Riley war nun hellwach, als das Flugzeug die Rocky Mountains in Richtung Utah überquerte. Obwohl es jetzt außer auf den Berggipfeln nur noch wenig Schnee gab, weckte das Gelände Erinnerungen an ihren letzten Besuch in dem Bundesstaat. Das war letzten Dezember gewesen. Sie hatte gemeinsam mit Crivaro an ihrem ersten Fall als vollwertige Verhaltensanalyse-Agentin gearbeitet.

Würde dieser Fall genauso grässlich werden wie der Fall, den sie damals gelöst hatten – der Fall eines Serienmörders, der sich auf Campingplätze geschlichen hatte? Es schien nicht unwahrscheinlich, angesichts der Methode der Verbrechen. Aber vielleicht wären sie dieses Mal in der Lage, den Mörder aufzuhalten, bevor er noch mehr Opfer forderte.

Und vielleicht würde wenigstens das Wetter besser sein, dachte sie.

Als das Flugzeug auf dem Rollfeld zum Stehen kam, bemerkte Riley, dass es eine kleine Angelegenheit gab, die ihr auf die Nerven ging. Sie war es gewohnt, mit einem Mann zu arbeiten, der sie "Riley" nannte, während sie ihn immer "Agent Crivaro" genannt hatte – zumindest bis heute Morgen. Es hatte sich für beide völlig natürlich angefühlt.

Welche Formalitäten sollte sie bei ihrem neuen Partner erwarten?

Als sie und Johnson ihre Sitze verließen und sich zum Ausgang begaben, sagte sie zu ihm: „Ich möchte nur eine Sache zwischen uns klären, bevor wir anfangen, zusammen zu arbeiten.“

„Was ist das?“, sagte Johnson und zog seinen Mantel an.

„Wie sollen wir uns gegenseitig nennen?“

Johnson zuckte die Achseln und sagte: „Nun, ich mag es, die Dinge professionell zu halten. Ich schätze, ich würde es vorziehen, als Agent Johnson angesprochen zu werden. Wie soll ich Sie nennen?“

Riley begrüßte es, dass er ihr die Entscheidung überlassen wollte. Sie bezweifelte, dass sie zu diesem Kerl als eine Art Mentor aufschauen würde, wie es bei Crivaro der Fall gewesen war. Sie wollte sicher nicht, dass er sie ‚Riley‘ nannte.

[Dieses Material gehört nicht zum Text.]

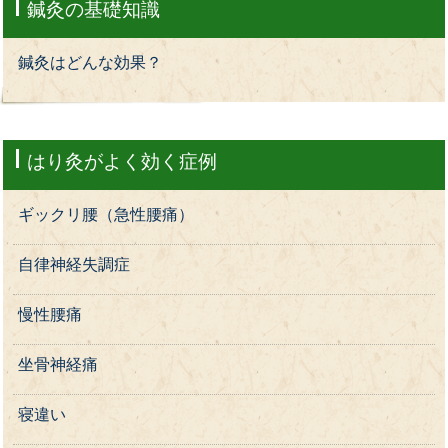
鍼灸の基礎知識
鍼灸はどんな効果？
はり灸がよく効く症例
ギックリ腰（急性腰痛）
自律神経失調症
慢性腰痛
坐骨神経痛
寝違い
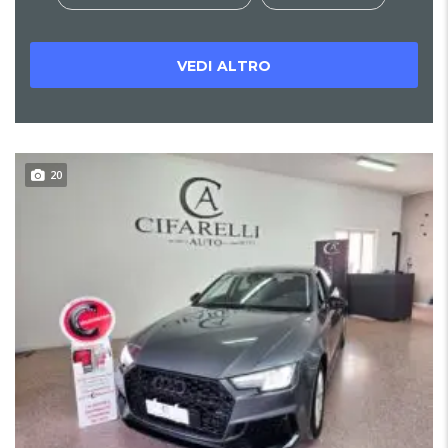
VEDI ALTRO
20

„Ich möchte, dass Sie mich Agent Sweeney nennen.“

„Also gut. Dann werde ich das tun.“

Als sie das Rollfeld betraten, wartete ein Mann mit hängenden Schultern und Zigarette im Mund auf sie. Riley fand, dass er wie ein altmodischer, hartgesottener Filmdetektiv aussah. Aber dann öffnete er seinen zerknitterten Trenchcoat und zeigte sein Abzeichen.

„Ich bin Sheriff Collin Dawes“, stellte er sich vor.

„Haben Sie die Einheit um Hilfe gebeten?“, fragte Johnson.

Dawes nickte und Johnson stellte sich und Riley vor.

Die beiden Männer drehten sich um und gingen gemeinsam auf das wartende Fahrzeug des Sheriffs zu.

Johnson sagte zu Dawes: „Es klingt, als hätten Sie hier eine ungewöhnliche Situation.“

„So etwas habe ich noch nie zuvor gesehen“, antwortete Dawes. „Wenn wir keine Fotos hätten, wäre es schwer zu beschreiben.“

Riley, die hinter den beiden Männern hertrottete, fühlte sich auf seltsame Weise ausgeschlossen.

Das könnte normal werden, sagte sie sich selbst.

Vielleicht sollte ich mich besser daran gewöhnen.